Your task:
Across the entries below, how many lines contain the word "SameCoordinates"? Give the number alone.

:::::

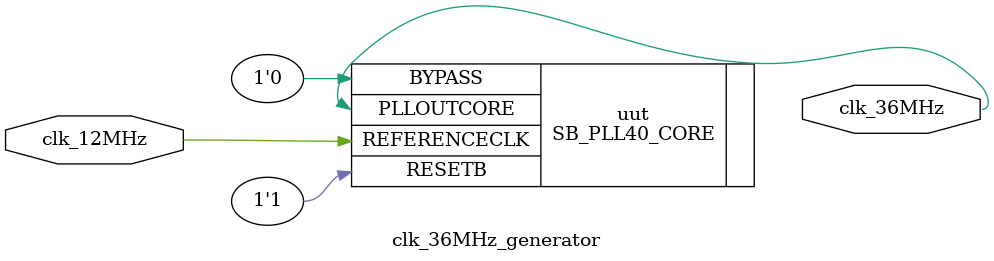
<source format=v>

module clk_36MHz_generator(
			   input wire  clk_12MHz,
			   output wire clk_36MHz    
			   );
   
   SB_PLL40_CORE #(.FEEDBACK_PATH("SIMPLE"),
                   .PLLOUT_SELECT("GENCLK"),
		   .DIVR(4'b0000),
		   .DIVF(7'b0101111),
		   .DIVQ(3'b100),
		   .FILTER_RANGE(3'b001),
		   ) uut (
			  .REFERENCECLK(clk_12MHz),
			  .PLLOUTCORE(clk_36MHz),
			  .RESETB(1'b1),
			  .BYPASS(1'b0)
			  );

endmodule

</source>
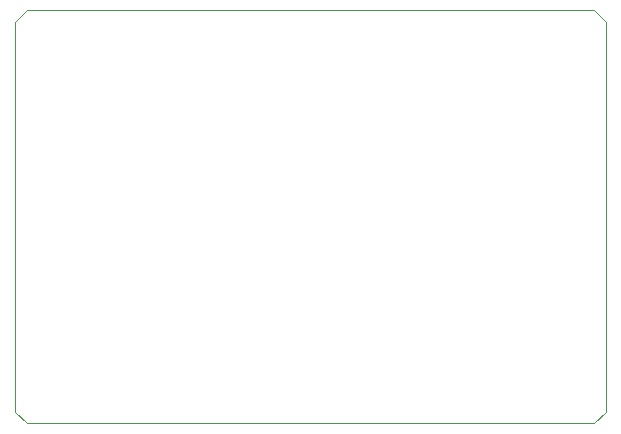
<source format=gm1>
%TF.GenerationSoftware,KiCad,Pcbnew,8.0.0*%
%TF.CreationDate,2024-09-29T18:30:20+09:00*%
%TF.ProjectId,tiny402_sounds_player_V2_0807_,74696e79-3430-4325-9f73-6f756e64735f,rev?*%
%TF.SameCoordinates,Original*%
%TF.FileFunction,Profile,NP*%
%FSLAX46Y46*%
G04 Gerber Fmt 4.6, Leading zero omitted, Abs format (unit mm)*
G04 Created by KiCad (PCBNEW 8.0.0) date 2024-09-29 18:30:20*
%MOMM*%
%LPD*%
G01*
G04 APERTURE LIST*
%TA.AperFunction,Profile*%
%ADD10C,0.050000*%
%TD*%
G04 APERTURE END LIST*
D10*
X101000000Y-100000000D02*
X149000000Y-100000000D01*
X150000000Y-99000000D02*
X150000000Y-66000000D01*
X149000000Y-100000000D02*
X150000000Y-99000000D01*
X100000000Y-99000000D02*
X100000000Y-66000000D01*
X150000000Y-66000000D02*
X149000000Y-65000000D01*
X101000000Y-65000000D02*
X149000000Y-65000000D01*
X101000000Y-100000000D02*
X100000000Y-99000000D01*
X100000000Y-66000000D02*
X101000000Y-65000000D01*
M02*

</source>
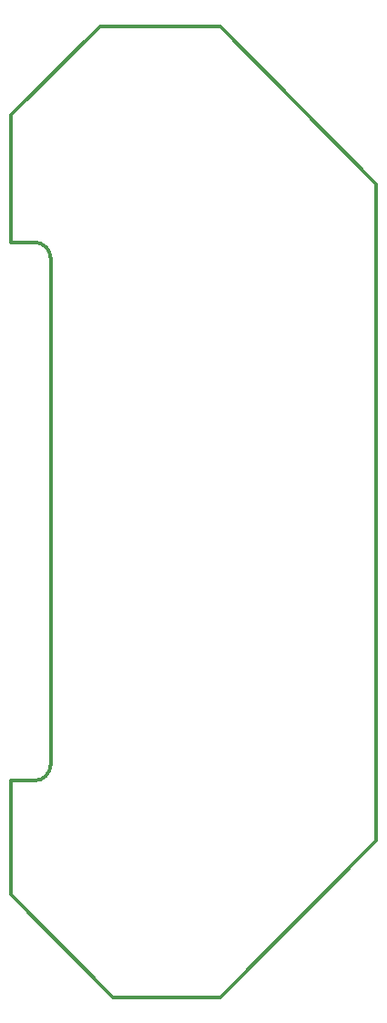
<source format=gm1>
G04*
G04 #@! TF.GenerationSoftware,Altium Limited,Altium Designer,23.3.1 (30)*
G04*
G04 Layer_Color=16711935*
%FSAX42Y42*%
%MOMM*%
G71*
G04*
G04 #@! TF.SameCoordinates,74D896C7-0FB9-4F26-AAB1-64D905586B64*
G04*
G04*
G04 #@! TF.FilePolarity,Positive*
G04*
G01*
G75*
%ADD10C,0.30*%
D10*
X000385Y006874D02*
G03*
X000235Y007024I-000150J000000D01*
G01*
Y002024D02*
G03*
X000385Y002174I000000J000150D01*
G01*
X000999Y000015D02*
X001965D01*
X003415Y001465D01*
X001965Y009032D02*
X003415Y007565D01*
X000842Y009032D02*
X001965D01*
X000015Y008205D02*
X000842Y009032D01*
X003415Y007565D02*
X003415Y001465D01*
X000015Y000965D02*
X000965Y000015D01*
X000015Y000965D02*
Y002024D01*
Y007024D02*
X000235D01*
X000015Y002024D02*
X000235D01*
X000385Y002174D02*
X000385Y006874D01*
X000015Y007024D02*
Y008205D01*
X000965Y000015D02*
X000999D01*
M02*

</source>
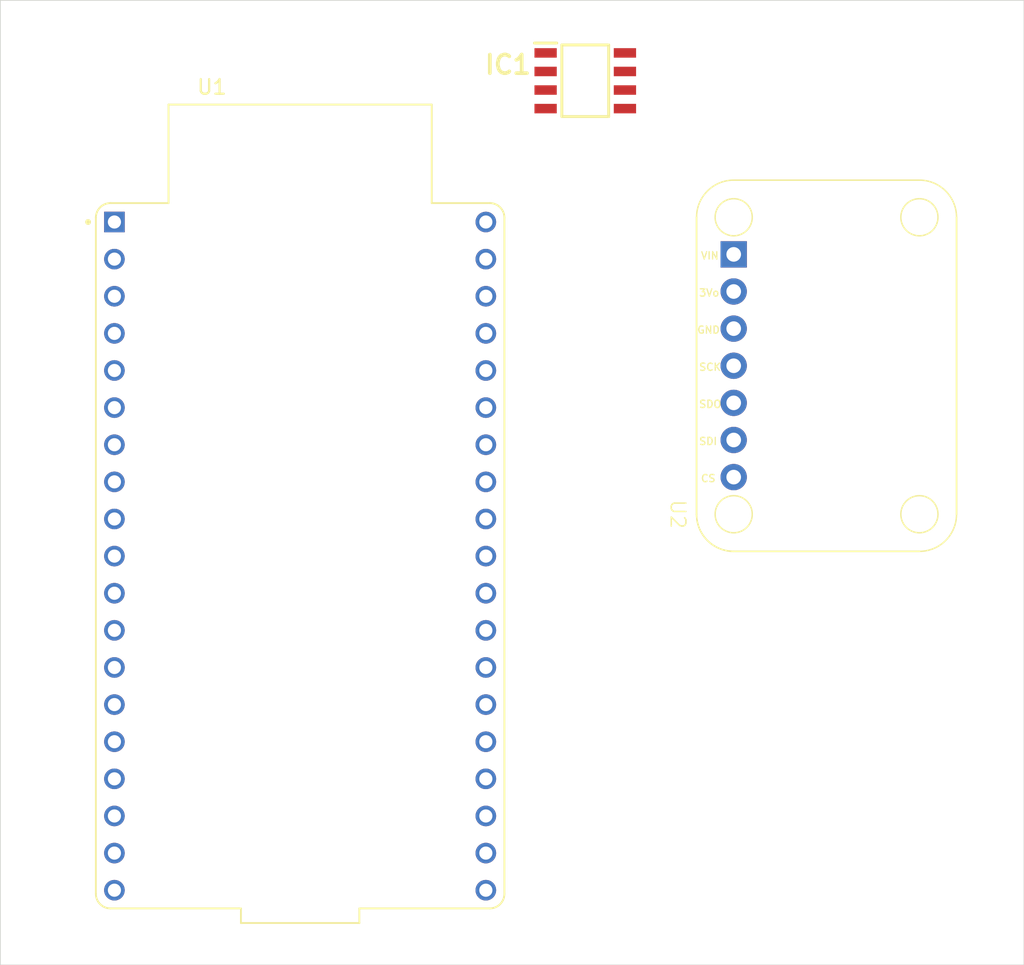
<source format=kicad_pcb>
(kicad_pcb
	(version 20241229)
	(generator "pcbnew")
	(generator_version "9.0")
	(general
		(thickness 1.6)
		(legacy_teardrops no)
	)
	(paper "A4")
	(layers
		(0 "F.Cu" signal)
		(4 "In1.Cu" power)
		(6 "In2.Cu" power)
		(2 "B.Cu" signal)
		(9 "F.Adhes" user "F.Adhesive")
		(11 "B.Adhes" user "B.Adhesive")
		(13 "F.Paste" user)
		(15 "B.Paste" user)
		(5 "F.SilkS" user "F.Silkscreen")
		(7 "B.SilkS" user "B.Silkscreen")
		(1 "F.Mask" user)
		(3 "B.Mask" user)
		(17 "Dwgs.User" user "User.Drawings")
		(19 "Cmts.User" user "User.Comments")
		(21 "Eco1.User" user "User.Eco1")
		(23 "Eco2.User" user "User.Eco2")
		(25 "Edge.Cuts" user)
		(27 "Margin" user)
		(31 "F.CrtYd" user "F.Courtyard")
		(29 "B.CrtYd" user "B.Courtyard")
		(35 "F.Fab" user)
		(33 "B.Fab" user)
		(39 "User.1" user)
		(41 "User.2" user)
		(43 "User.3" user)
		(45 "User.4" user)
	)
	(setup
		(stackup
			(layer "F.SilkS"
				(type "Top Silk Screen")
			)
			(layer "F.Paste"
				(type "Top Solder Paste")
			)
			(layer "F.Mask"
				(type "Top Solder Mask")
				(thickness 0.01)
			)
			(layer "F.Cu"
				(type "copper")
				(thickness 0.035)
			)
			(layer "dielectric 1"
				(type "prepreg")
				(thickness 0.1)
				(material "FR4")
				(epsilon_r 4.5)
				(loss_tangent 0.02)
			)
			(layer "In1.Cu"
				(type "copper")
				(thickness 0.035)
			)
			(layer "dielectric 2"
				(type "core")
				(thickness 1.24)
				(material "FR4")
				(epsilon_r 4.5)
				(loss_tangent 0.02)
			)
			(layer "In2.Cu"
				(type "copper")
				(thickness 0.035)
			)
			(layer "dielectric 3"
				(type "prepreg")
				(thickness 0.1)
				(material "FR4")
				(epsilon_r 4.5)
				(loss_tangent 0.02)
			)
			(layer "B.Cu"
				(type "copper")
				(thickness 0.035)
			)
			(layer "B.Mask"
				(type "Bottom Solder Mask")
				(thickness 0.01)
			)
			(layer "B.Paste"
				(type "Bottom Solder Paste")
			)
			(layer "B.SilkS"
				(type "Bottom Silk Screen")
			)
			(copper_finish "None")
			(dielectric_constraints no)
		)
		(pad_to_mask_clearance 0)
		(allow_soldermask_bridges_in_footprints no)
		(tenting front back)
		(pcbplotparams
			(layerselection 0x00000000_00000000_55555555_5755f5ff)
			(plot_on_all_layers_selection 0x00000000_00000000_00000000_00000000)
			(disableapertmacros no)
			(usegerberextensions no)
			(usegerberattributes yes)
			(usegerberadvancedattributes yes)
			(creategerberjobfile yes)
			(dashed_line_dash_ratio 12.000000)
			(dashed_line_gap_ratio 3.000000)
			(svgprecision 4)
			(plotframeref no)
			(mode 1)
			(useauxorigin no)
			(hpglpennumber 1)
			(hpglpenspeed 20)
			(hpglpendiameter 15.000000)
			(pdf_front_fp_property_popups yes)
			(pdf_back_fp_property_popups yes)
			(pdf_metadata yes)
			(pdf_single_document no)
			(dxfpolygonmode yes)
			(dxfimperialunits yes)
			(dxfusepcbnewfont yes)
			(psnegative no)
			(psa4output no)
			(plot_black_and_white yes)
			(sketchpadsonfab no)
			(plotpadnumbers no)
			(hidednponfab no)
			(sketchdnponfab yes)
			(crossoutdnponfab yes)
			(subtractmaskfromsilk no)
			(outputformat 1)
			(mirror no)
			(drillshape 1)
			(scaleselection 1)
			(outputdirectory "")
		)
	)
	(net 0 "")
	(net 1 "unconnected-(IC1-DE-Pad3)")
	(net 2 "unconnected-(IC1-GND-Pad5)")
	(net 3 "unconnected-(IC1-RO-Pad1)")
	(net 4 "unconnected-(IC1-DI-Pad4)")
	(net 5 "unconnected-(IC1-B-Pad7)")
	(net 6 "unconnected-(IC1-VCC-Pad8)")
	(net 7 "unconnected-(IC1-A-Pad6)")
	(net 8 "unconnected-(IC1-~{RE}-Pad2)")
	(net 9 "unconnected-(U1-IO19-PadJ3_8)")
	(net 10 "unconnected-(U1-IO16-PadJ3_12)")
	(net 11 "unconnected-(U1-CMD-PadJ2_18)")
	(net 12 "unconnected-(U1-GND_J3_1-PadJ3_1)")
	(net 13 "unconnected-(U1-IO26-PadJ2_10)")
	(net 14 "unconnected-(U1-GND_J3_7-PadJ3_7)")
	(net 15 "unconnected-(U1-IO2-PadJ3_15)")
	(net 16 "unconnected-(U1-IO23-PadJ3_2)")
	(net 17 "unconnected-(U1-IO14-PadJ2_12)")
	(net 18 "unconnected-(U1-IO12-PadJ2_13)")
	(net 19 "unconnected-(U1-IO0-PadJ3_14)")
	(net 20 "unconnected-(U1-SD3-PadJ2_17)")
	(net 21 "unconnected-(U1-TXD0-PadJ3_4)")
	(net 22 "unconnected-(U1-SD1-PadJ3_17)")
	(net 23 "unconnected-(U1-IO33-PadJ2_8)")
	(net 24 "unconnected-(U1-IO25-PadJ2_9)")
	(net 25 "unconnected-(U1-IO5-PadJ3_10)")
	(net 26 "unconnected-(U1-CLK-PadJ3_19)")
	(net 27 "unconnected-(U1-GND_J2_14-PadJ2_14)")
	(net 28 "unconnected-(U1-SD2-PadJ2_16)")
	(net 29 "unconnected-(U1-3V3-PadJ2_1)")
	(net 30 "unconnected-(U1-IO35-PadJ2_6)")
	(net 31 "unconnected-(U1-EXT_5V-PadJ2_19)")
	(net 32 "unconnected-(U1-SD0-PadJ3_18)")
	(net 33 "unconnected-(U1-IO15-PadJ3_16)")
	(net 34 "unconnected-(U1-IO13-PadJ2_15)")
	(net 35 "unconnected-(U1-IO32-PadJ2_7)")
	(net 36 "unconnected-(U1-RXD0-PadJ3_5)")
	(net 37 "unconnected-(U1-IO22-PadJ3_3)")
	(net 38 "unconnected-(U1-EN-PadJ2_2)")
	(net 39 "unconnected-(U1-IO27-PadJ2_11)")
	(net 40 "unconnected-(U1-IO21-PadJ3_6)")
	(net 41 "unconnected-(U1-IO18-PadJ3_9)")
	(net 42 "unconnected-(U1-IO4-PadJ3_13)")
	(net 43 "unconnected-(U1-SENSOR_VN-PadJ2_4)")
	(net 44 "unconnected-(U1-SENSOR_VP-PadJ2_3)")
	(net 45 "unconnected-(U1-IO17-PadJ3_11)")
	(net 46 "unconnected-(U1-IO34-PadJ2_5)")
	(net 47 "unconnected-(U2-SCK-Pad4)")
	(net 48 "unconnected-(U2-SDO-Pad5)")
	(net 49 "unconnected-(U2-CS-Pad7)")
	(net 50 "unconnected-(U2-VIN-Pad1)")
	(net 51 "unconnected-(U2-3Vo-Pad2)")
	(net 52 "unconnected-(U2-GND-Pad3)")
	(net 53 "unconnected-(U2-SDI-Pad6)")
	(footprint "Samacsys:SOIC127P600X175-8N" (layer "F.Cu") (at 149 68))
	(footprint "Snapeda:ESP32-DEVKITC-32E_MODULE_ESP32-DEVKITC-32E" (layer "F.Cu") (at 129.5 100.5))
	(footprint "Development_boards_custom:BME_280_qt_version" (layer "F.Cu") (at 165.5 87.5 -90))
	(gr_rect
		(start 109 62.5)
		(end 179 128.5)
		(stroke
			(width 0.05)
			(type default)
		)
		(fill no)
		(layer "Edge.Cuts")
		(uuid "6b07ec24-52cb-4549-ab6c-702ec4784f9b")
	)
	(embedded_fonts no)
)

</source>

:::::

Output of the exercise:
2